Bardziej pewny siebie, mocniej zmotywowany, odporny na stres, łatwiej nawiązujący kontakty i lepiej odnajdujący się w roli lidera – według badaczy z Cornell University w Stanach Zjednoczonych to właśnie atrybuty człowieka, który jeszcze ze szkoły wyniósł zamiłowanie do sportu. To także cechy pożądane u dobrego dyrektora, szefa zespołu, czy menadżera wysokiego szczebla. Czy zapracowani przedstawiciele kadr zarządzających poświęcają swój czas na aktywności fizyczne? Jak najbardziej. Choć z danych statystycznych CBOS wynika, że Polacy wciąż nie należą do zbyt aktywnych narodów (jedynie 8 proc. deklaruje, że wolny czas poświęca na aktywność fizyczną), specjaliści zauważają, że powoli zmienia się podejście do dbania o siebie.
Sukces na mecie, sukces w pracy
Sport wymaga odporności psychicznej i zdolności do pokonywania wewnętrznych barier. To właśnie ten drugi czynnik sprawia, że często porównuje się drogę do sukcesu zawodowego do drogi do sukcesu na podium. Badacze z Cornell University w Stanach Zjednoczonych zapytali ankietowanych o to, którzy pracownicy najczęściej zdradzają cechy przywódcze, odznaczają się wyższą samooceną i lepiej zarządzają swoim czasem. Odpowiedź nie była zaskakująca: to ci którzy aktywnie uprawiali sport w czasach szkolnych.
#####
* **ZADANIA DO ĆWICZENIA**
1. Odpowiedz na pytania do tekstu o sporcie i karierze:
(a) Jaki odsetek Polaków według danych CBOS deklaruje, że wolny czas poświęca na aktywność fizyczną?
(b) Czego według tekstu wymaga sport?
(c) Którzy pracownicy według odpowiedzi ankietowanych najczęściej zdradzają cechy przywódcze?
2. Zmień fragment tekstu o sporcie i karierze od słów „Bardziej pewny siebie, mocniej” do słów „dbania o siebie.” włącznie, zastępując „menadżera” przez „kierownika”.

* **DOSTARCZONE DANE**
#####
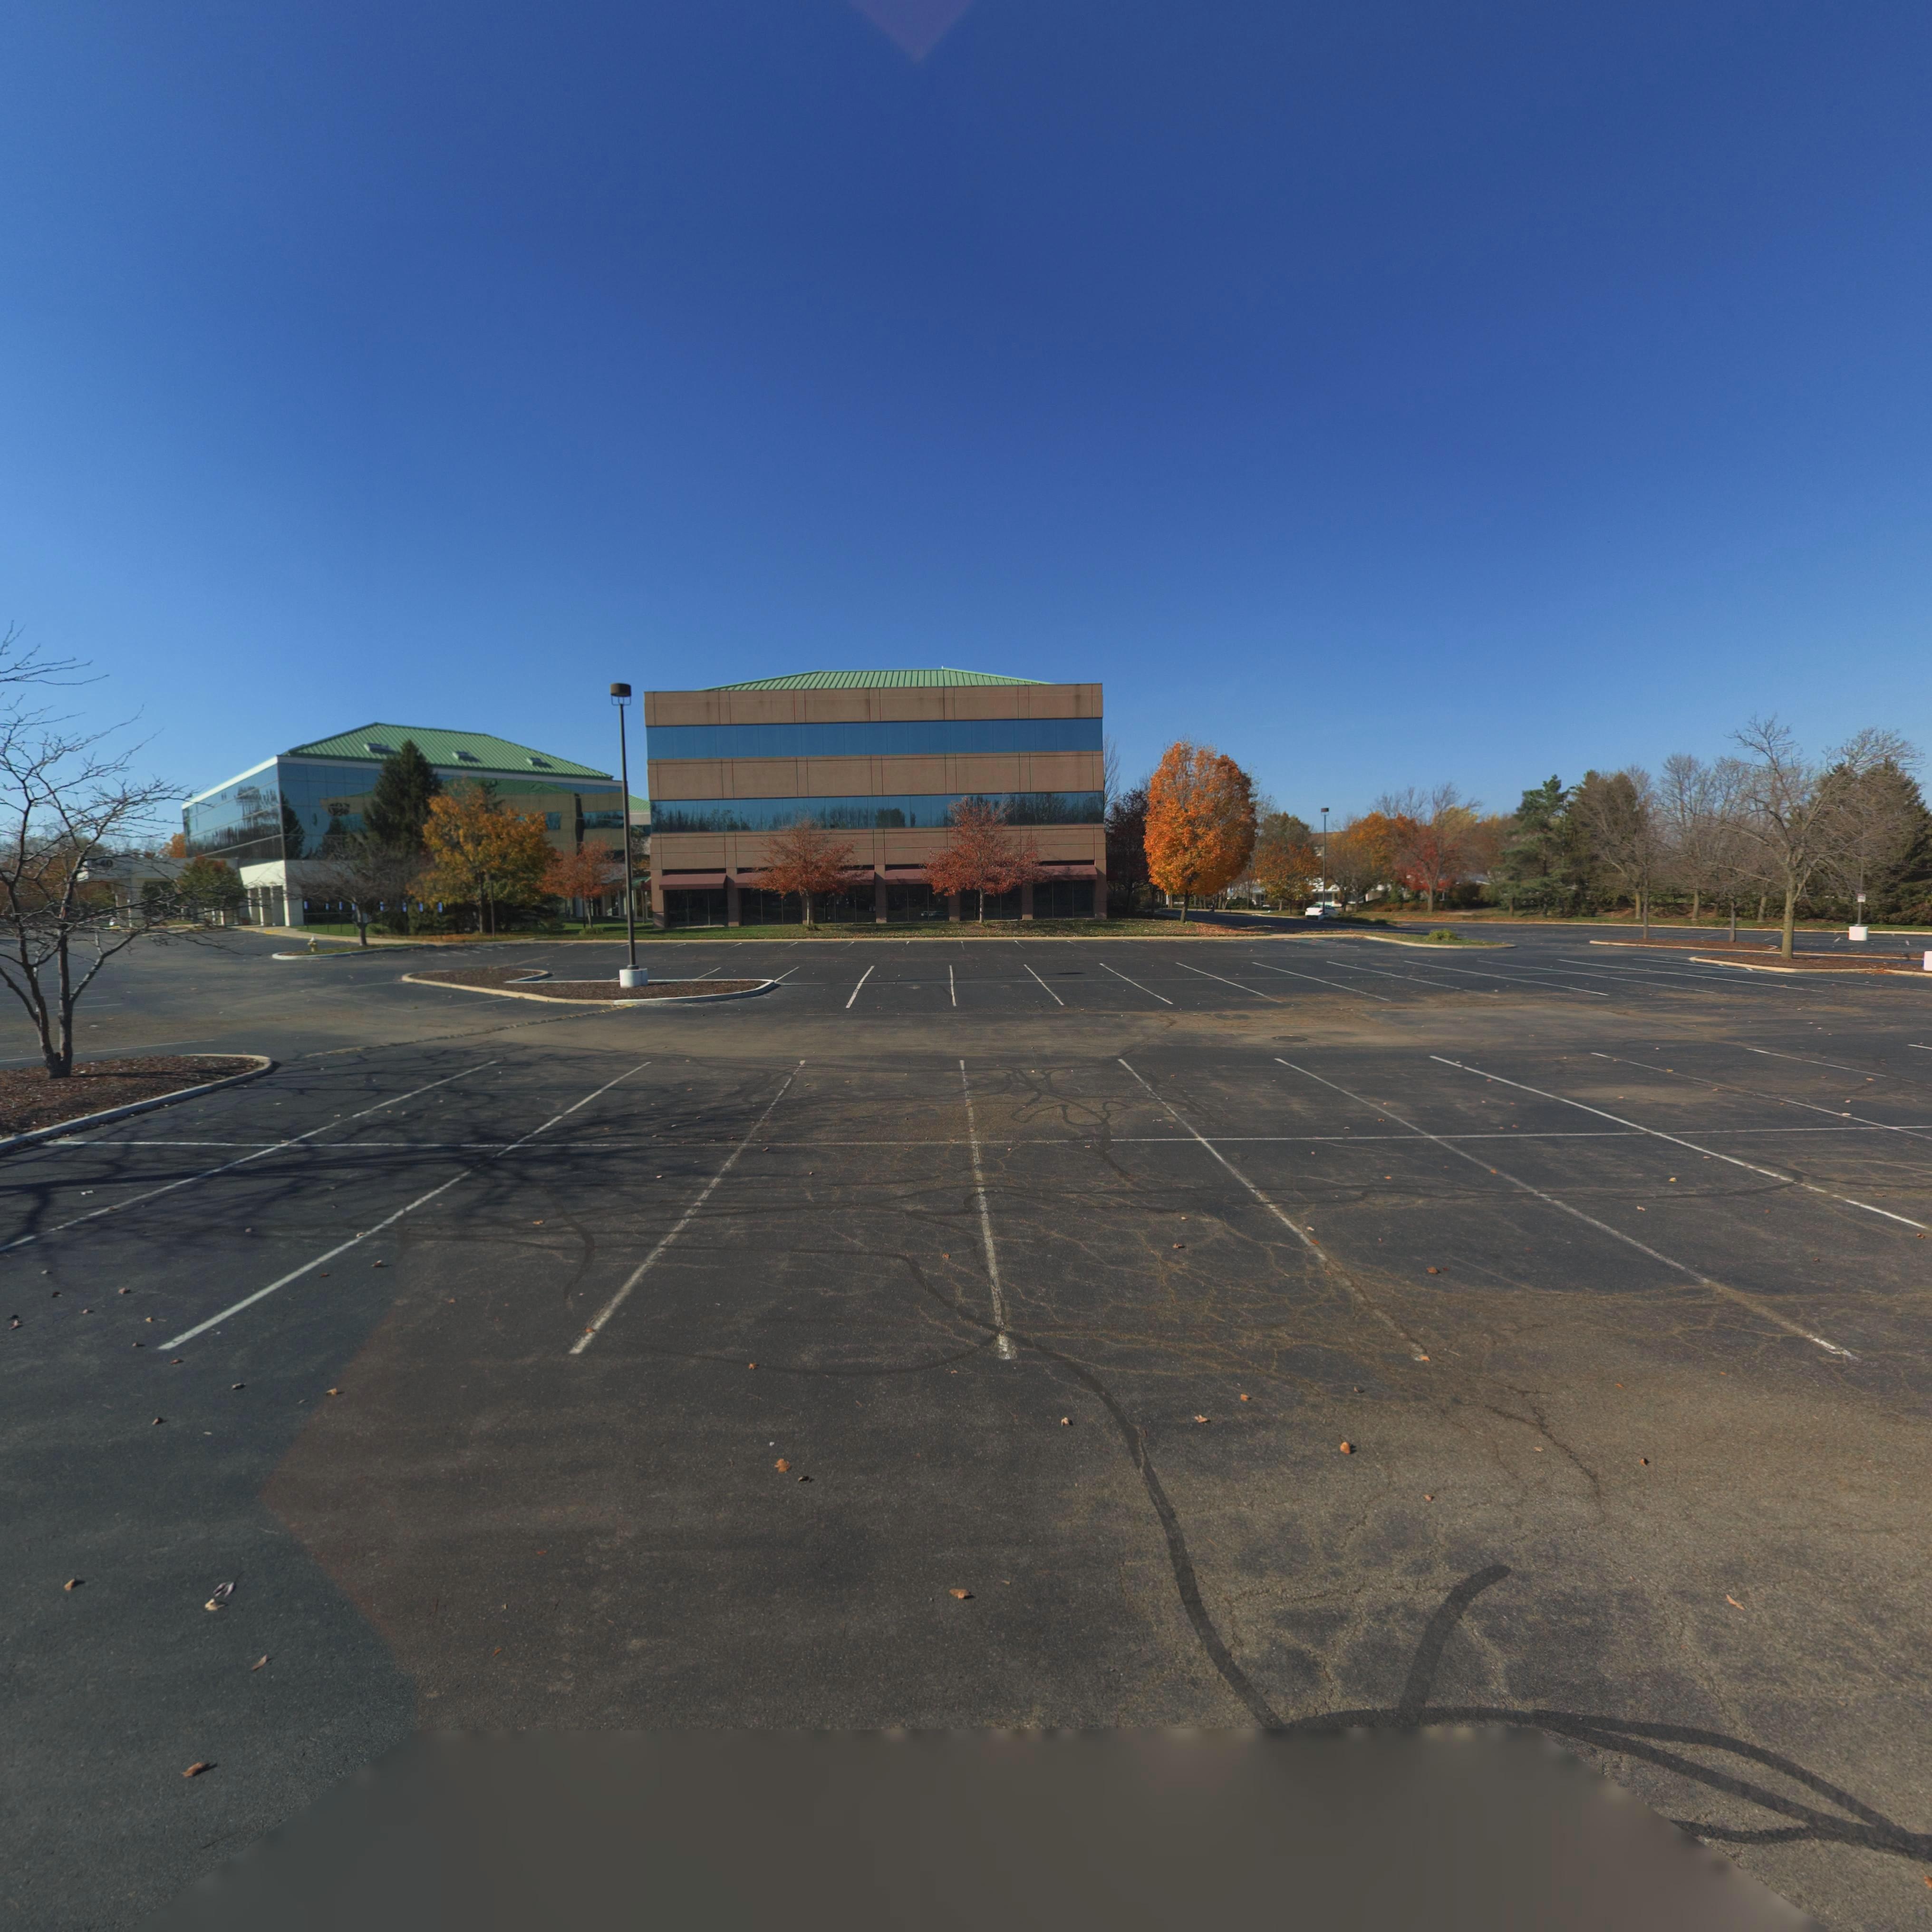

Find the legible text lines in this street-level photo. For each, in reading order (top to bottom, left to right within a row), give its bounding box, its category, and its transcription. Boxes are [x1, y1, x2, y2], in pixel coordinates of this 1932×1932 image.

[90, 859, 113, 867] StreetNumber: 540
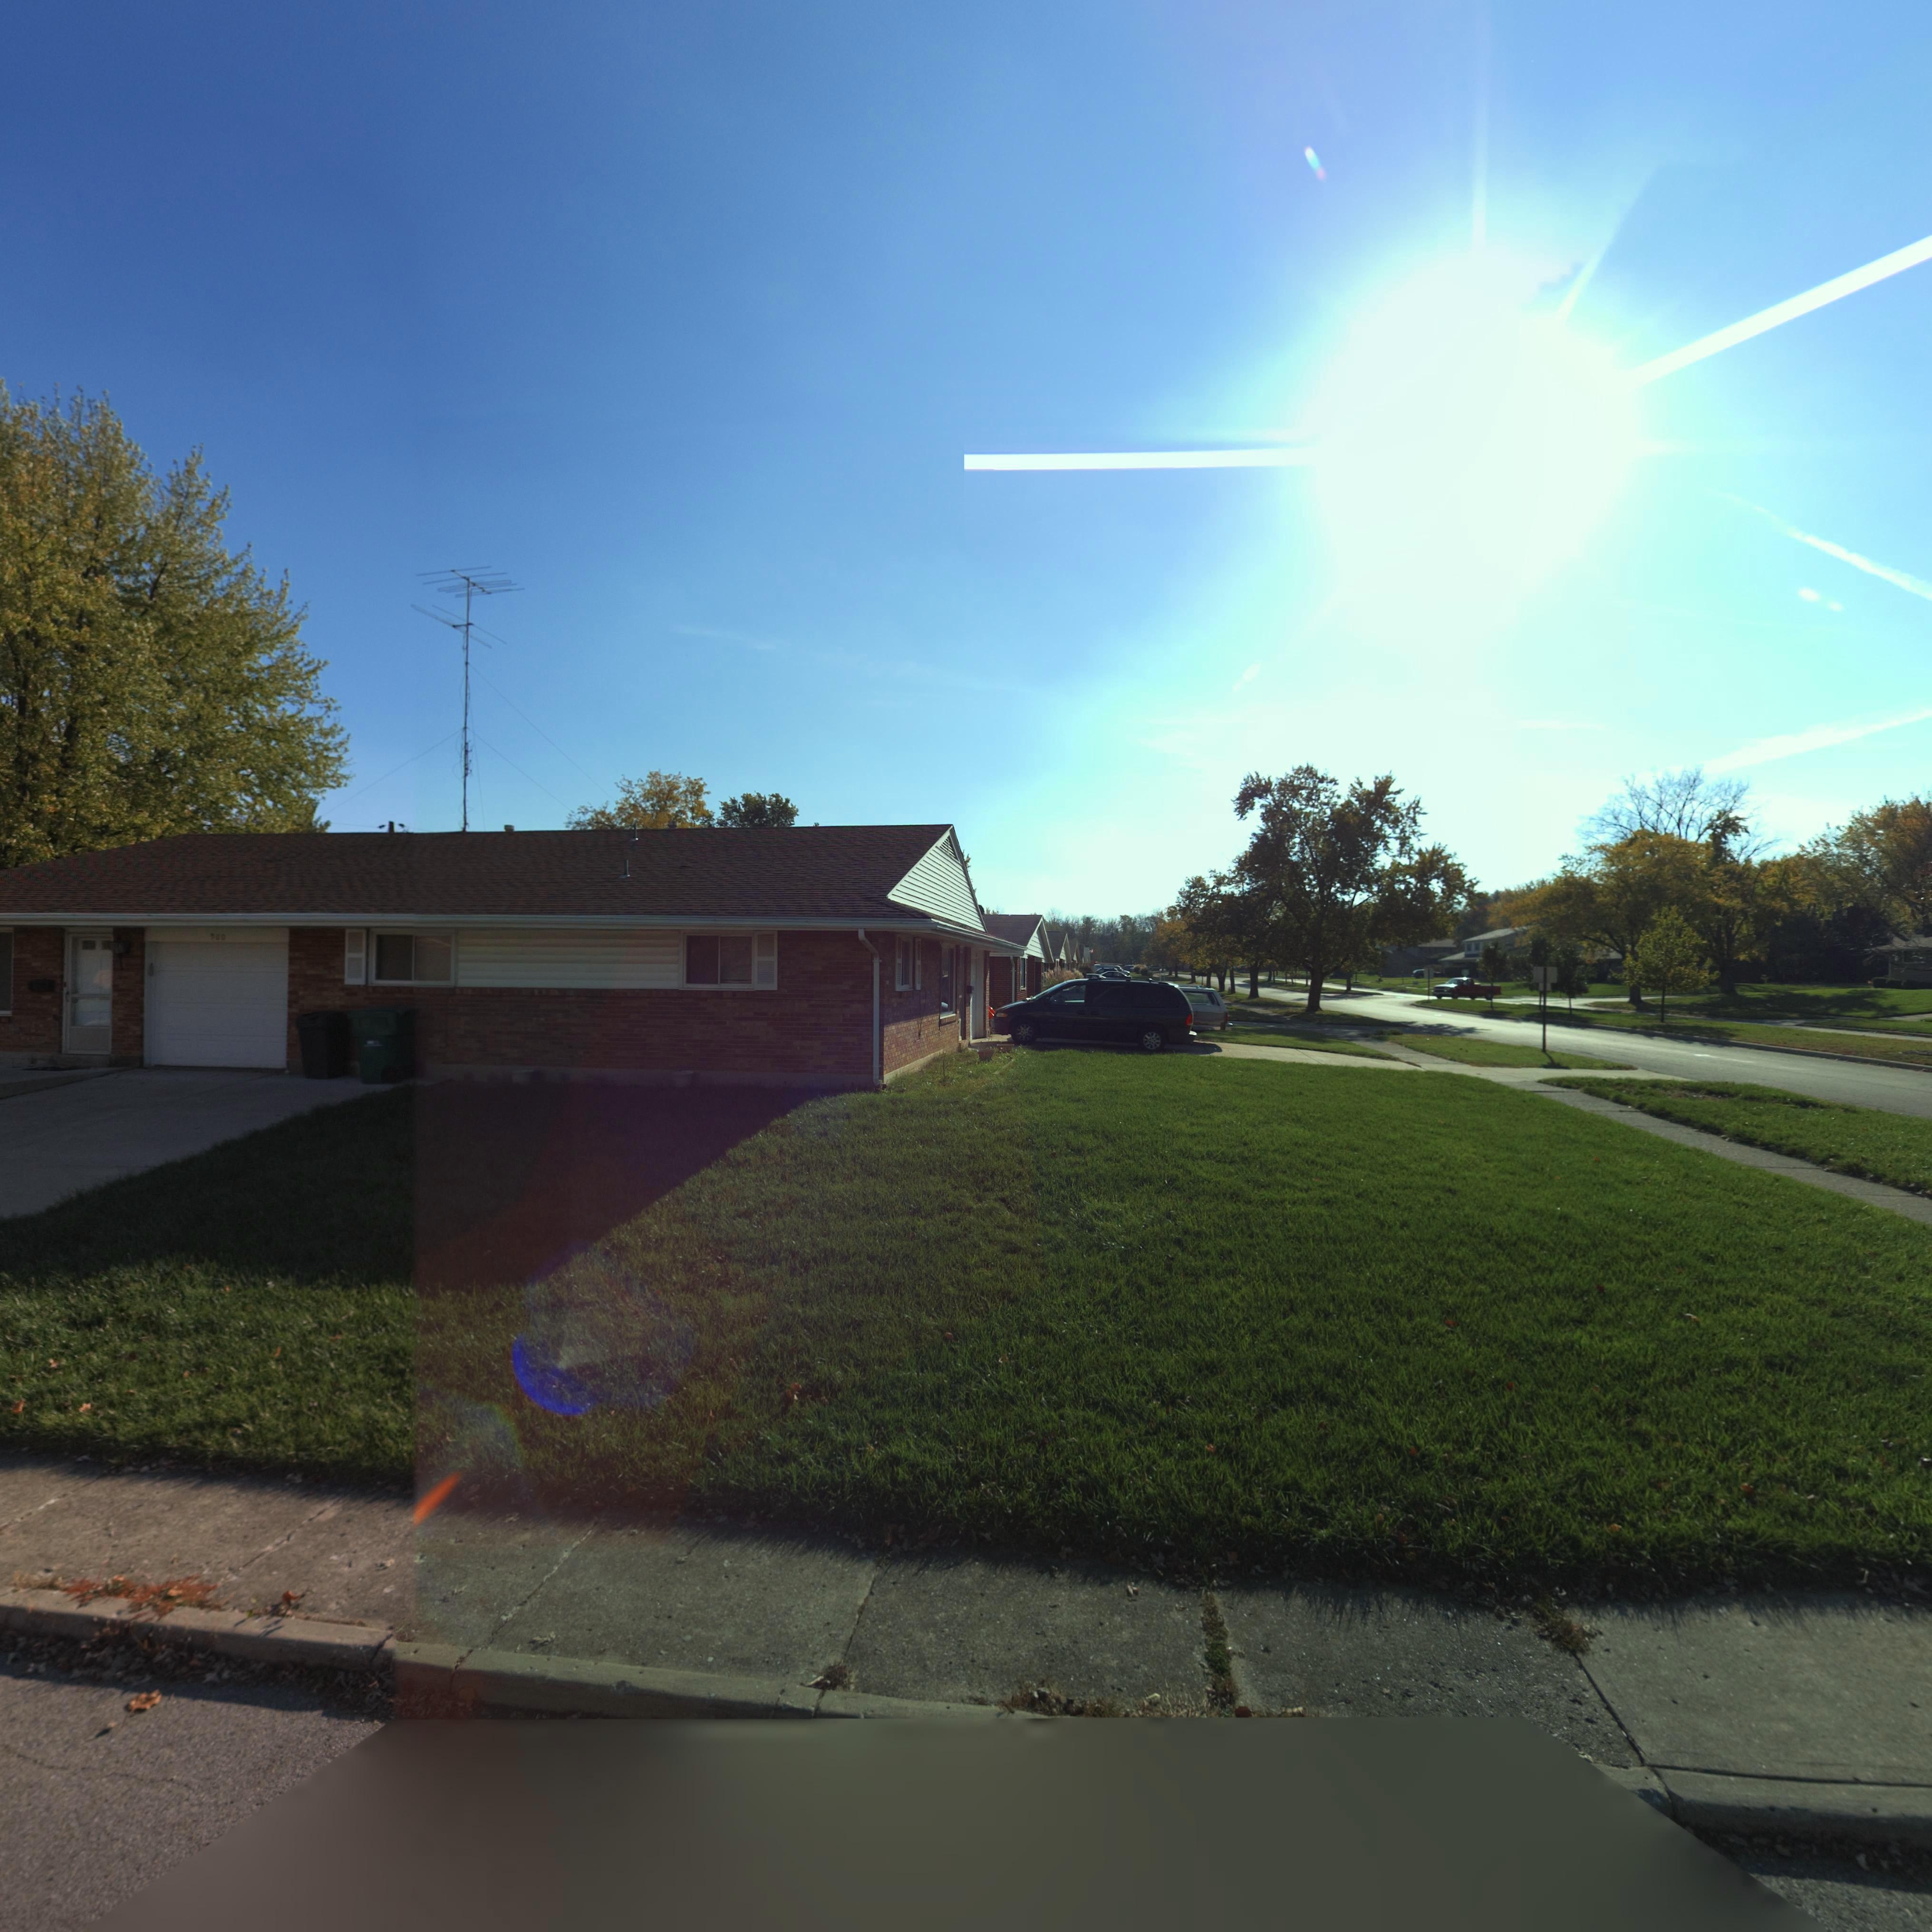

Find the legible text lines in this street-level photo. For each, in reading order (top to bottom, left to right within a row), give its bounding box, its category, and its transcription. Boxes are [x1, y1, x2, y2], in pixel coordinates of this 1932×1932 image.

[209, 933, 226, 941] StreetNumber: 900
#####
* **WYNIKI PO KOLEI**
1.
(a) Jedynie 8 proc.
(b) Odporności psychicznej i zdolności do pokonywania wewnętrznych barier.
(c) Ci, którzy aktywnie uprawiali sport w czasach szkolnych.

2.
Bardziej pewny siebie, mocniej zmotywowany, odporny na stres, łatwiej nawiązujący kontakty i lepiej odnajdujący się w roli lidera – według badaczy z Cornell University w Stanach Zjednoczonych to właśnie atrybuty człowieka, który jeszcze ze szkoły wyniósł zamiłowanie do sportu. To także cechy pożądane u dobrego dyrektora, szefa zespołu, czy kierownika wysokiego szczebla. Czy zapracowani przedstawiciele kadr zarządzających poświęcają swój czas na aktywności fizyczne? Jak najbardziej. Choć z danych statystycznych CBOS wynika, że Polacy wciąż nie należą do zbyt aktywnych narodów (jedynie 8 proc. deklaruje, że wolny czas poświęca na aktywność fizyczną), specjaliści zauważają, że powoli zmienia się podejście do dbania o siebie.